İnsanoğlu suçlanmaktan ve suçluluk duygusundan o kadar rahatsızlık duyuyor ki, çoğu zaman nefisini avukat gibi savunuyor. Yaptığımız bir hatanın faturası ağır neticelere yol açıyor. Hele ölüm gibi hiç arzulamadığımız acı sona sebebiyet veriyorsa kaderi çok maharetle paravan ediyoruz.
Başarısız bir ameliyat yapılıp da hastanın ölümüne sebebiyet verilince ya da kırmızı ışıkta geçip de masum bir insanın hayatına hatime çekilince nefis ya da nefsi seven yakın dostlar güya teselli için, “Ne yapalım kader. Sen ne yaparsan yap adam ölecekmiş, ameliyat ya da trafik bahane, ölüm geldi bir kere..”
İyi-kötü ameliyat ya da yeşil, kırmızı ışık farketmez diye aslında ehli sünnet akidesine pek de uymayan ifadeler kullanıyorlar.

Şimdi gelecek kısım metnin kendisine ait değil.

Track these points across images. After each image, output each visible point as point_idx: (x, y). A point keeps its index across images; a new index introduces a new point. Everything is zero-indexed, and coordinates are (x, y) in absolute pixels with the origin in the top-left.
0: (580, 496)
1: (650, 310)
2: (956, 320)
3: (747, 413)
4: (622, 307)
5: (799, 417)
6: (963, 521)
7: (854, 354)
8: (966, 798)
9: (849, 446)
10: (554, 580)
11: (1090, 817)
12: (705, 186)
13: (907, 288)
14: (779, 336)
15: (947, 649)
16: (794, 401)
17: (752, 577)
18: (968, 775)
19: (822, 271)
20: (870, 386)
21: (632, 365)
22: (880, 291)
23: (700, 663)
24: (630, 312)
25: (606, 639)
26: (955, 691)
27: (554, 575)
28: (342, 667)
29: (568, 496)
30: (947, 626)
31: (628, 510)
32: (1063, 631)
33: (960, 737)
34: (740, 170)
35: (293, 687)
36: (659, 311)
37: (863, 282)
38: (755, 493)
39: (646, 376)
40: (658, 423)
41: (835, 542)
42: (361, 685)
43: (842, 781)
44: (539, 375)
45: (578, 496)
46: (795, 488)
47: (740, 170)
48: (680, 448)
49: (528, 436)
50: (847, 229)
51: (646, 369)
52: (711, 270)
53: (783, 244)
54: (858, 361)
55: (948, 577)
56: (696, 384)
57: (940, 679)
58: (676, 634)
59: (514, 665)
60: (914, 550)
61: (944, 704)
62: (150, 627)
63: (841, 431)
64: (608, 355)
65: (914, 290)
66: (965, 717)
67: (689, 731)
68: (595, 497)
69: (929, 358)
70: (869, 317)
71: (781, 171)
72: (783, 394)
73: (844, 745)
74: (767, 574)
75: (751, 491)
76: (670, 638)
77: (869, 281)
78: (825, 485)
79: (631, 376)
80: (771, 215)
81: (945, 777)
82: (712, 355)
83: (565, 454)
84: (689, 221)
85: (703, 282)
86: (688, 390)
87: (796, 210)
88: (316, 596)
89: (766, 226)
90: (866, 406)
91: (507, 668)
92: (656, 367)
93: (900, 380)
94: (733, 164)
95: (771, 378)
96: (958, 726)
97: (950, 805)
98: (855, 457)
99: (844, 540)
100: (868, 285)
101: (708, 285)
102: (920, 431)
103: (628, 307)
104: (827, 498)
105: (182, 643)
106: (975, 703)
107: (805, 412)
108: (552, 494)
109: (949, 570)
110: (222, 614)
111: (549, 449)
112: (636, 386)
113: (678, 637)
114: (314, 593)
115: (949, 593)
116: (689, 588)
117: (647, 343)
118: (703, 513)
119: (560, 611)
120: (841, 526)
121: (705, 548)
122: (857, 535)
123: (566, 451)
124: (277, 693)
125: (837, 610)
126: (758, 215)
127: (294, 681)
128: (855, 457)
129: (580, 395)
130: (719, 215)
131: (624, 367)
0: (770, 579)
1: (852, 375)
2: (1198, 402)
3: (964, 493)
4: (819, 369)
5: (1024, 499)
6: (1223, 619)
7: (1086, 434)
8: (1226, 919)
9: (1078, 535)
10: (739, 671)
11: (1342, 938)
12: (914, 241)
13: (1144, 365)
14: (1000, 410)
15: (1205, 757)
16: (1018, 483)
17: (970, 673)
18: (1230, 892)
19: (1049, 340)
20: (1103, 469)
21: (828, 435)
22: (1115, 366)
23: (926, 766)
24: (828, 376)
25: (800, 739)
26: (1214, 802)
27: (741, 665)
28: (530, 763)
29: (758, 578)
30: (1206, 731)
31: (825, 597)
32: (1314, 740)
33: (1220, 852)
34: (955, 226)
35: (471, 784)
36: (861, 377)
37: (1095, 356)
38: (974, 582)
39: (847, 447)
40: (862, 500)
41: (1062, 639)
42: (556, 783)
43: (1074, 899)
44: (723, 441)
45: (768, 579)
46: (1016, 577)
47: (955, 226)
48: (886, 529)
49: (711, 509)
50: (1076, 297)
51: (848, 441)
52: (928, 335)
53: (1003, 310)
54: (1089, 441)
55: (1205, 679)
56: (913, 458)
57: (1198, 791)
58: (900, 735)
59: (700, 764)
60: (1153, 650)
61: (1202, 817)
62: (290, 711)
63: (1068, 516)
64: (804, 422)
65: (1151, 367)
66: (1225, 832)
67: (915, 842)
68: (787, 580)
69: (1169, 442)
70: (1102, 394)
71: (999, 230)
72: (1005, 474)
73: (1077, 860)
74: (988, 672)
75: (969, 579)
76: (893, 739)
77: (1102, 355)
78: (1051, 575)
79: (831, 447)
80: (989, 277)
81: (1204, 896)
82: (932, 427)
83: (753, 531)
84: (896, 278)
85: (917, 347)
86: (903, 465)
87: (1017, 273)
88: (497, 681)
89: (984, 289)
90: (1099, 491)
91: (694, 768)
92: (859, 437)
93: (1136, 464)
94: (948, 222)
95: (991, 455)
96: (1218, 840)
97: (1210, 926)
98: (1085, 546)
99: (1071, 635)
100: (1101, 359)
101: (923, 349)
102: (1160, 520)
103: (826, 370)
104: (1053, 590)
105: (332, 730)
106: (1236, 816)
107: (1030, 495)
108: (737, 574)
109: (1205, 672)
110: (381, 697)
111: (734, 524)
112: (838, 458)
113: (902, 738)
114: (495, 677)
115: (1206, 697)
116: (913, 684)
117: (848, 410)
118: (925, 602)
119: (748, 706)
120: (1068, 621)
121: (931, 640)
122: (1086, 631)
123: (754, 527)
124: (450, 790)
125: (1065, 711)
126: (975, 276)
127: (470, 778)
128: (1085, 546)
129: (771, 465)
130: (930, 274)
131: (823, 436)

Aslında şu düşünce kurgusu daha sağlıklı görünüyor: Kader sebep ile sonuca aynı anda hükmediyor. Sebep ortadan kalkınca ya da değişince sonucun ne olacağını değişip değişmeyeceğini biz bilemeyiz. Ne bâtıl Cebriye mezhebi gibi diyebiliriz ki: “İyi de ameliyat yapsan, kötü de, adam zaten ölecekti.” ne de bâtıl Mutezile mezhebi gibi: “Eğer kırmızı ışıkta geçmezse ölmeyecekti.” diyemeyiz.
Biz ehl-i sünnet inancının gereği olarak sadece, “Kırmızı ışıkta geçmeseydik ya da kötü ameliyat yapmasaydık ölüp ölmeyeceğini bilemeyiz.” diye hükmederiz.
Bu aslında şuna benzer: Arı olmasaydı bal yine olurdu düşüncesine karşı; arı olmasa bal da olmazdı yorumu gibi. Arı olmayınca balın olup olmayacağını ya da nasıl sunulacağını biz bilemeyiz. Çünkü eşsiz yaratıcı, bal nimetini arı eliyle bize takdim ediyor.
Bu düşünce bizi aslında yaptığımız işlerde daha fazla dikkatli olmaya ve yanlış davranışın neticelerinde sorumluluk duygumuzu hatırlatmaya davet ediyor. Fiilî dua dediğimiz tevekkülün birincil basamağı olan sebeplere müracaatın önemini vurguluyor.
Öğrencilik yıllarımda beraber kaldığımız bir arkadaşım tavayı ocakta unutup yanmasına sebep olmuştu. Ben de niye böyle yaptığını sorunca hiç nedamet ve üzüntü duymadan gayet pişkin bir şekilde “Mustafacığım, tavanın yanması kaderinde varmış, ben ne yapayım.” demişti.
Aslında bu o kadar yanlış ve kaderi tersten okuyan bir durumdu ki, bu düşünce ile hiçbir nefis kötü fiilin sorumluluğunu almaz, üzerinden atar. Adam tetiği çeker, masum bir insanın ölümüne sebebiyet verir, sonra da ne yapalım canım kaderinde varmış diye kendince mesuliyetten kurtulur…
Halbuki kader, iyilikleri Allah’tan bilip nefsi gururdan kurtarmak; kötülükleri, şerleri ise cüz-i ihtiyarinin yanlış tercihlerinden bilip insanın mesuliyetini hatırlatmak için imanî mesellere dahil olmuştur.
Güneş ışığı olsa da olmasa da siyah kazağımız siyah kalır. Ama beyaz kazağımızın beyaz olduğunu anlamak için güneş ışığıyla tanışıp, merhabalaşması lazımdır. Çünkü beyaz kazağımızı karanlıklardan arındırıp ak unvanını veren güneştir. Ama siyah kazağımızın rengi kendi kabiliyetindendir. Aynen öyle de günahlar nefsimizin yanlış tercihi sonucu elde ettiği kendi kabiliyetinden ya da kabiliyetsizliğinden kaynaklanan siyahlıklardır. Sevaplar ve güzellikler ise sonsuz nurun tecellisi sonucu ortaya çıkan parıltılar ve beyazlıklardır.
Cenâb-ı Hak, hayat gömleğinizi beyaz kefenimizden daha ak etsin. Nurunun tecellisini Cennet-i Firdevs’inde daim eylesin. Günahların karanlık yüzlerinden kalbimizi ve kabrimizi uzak eylesin. Kâinatta cereyan eden zıtlar çarpışmasını hayrın zaferi ile neticelendirsin.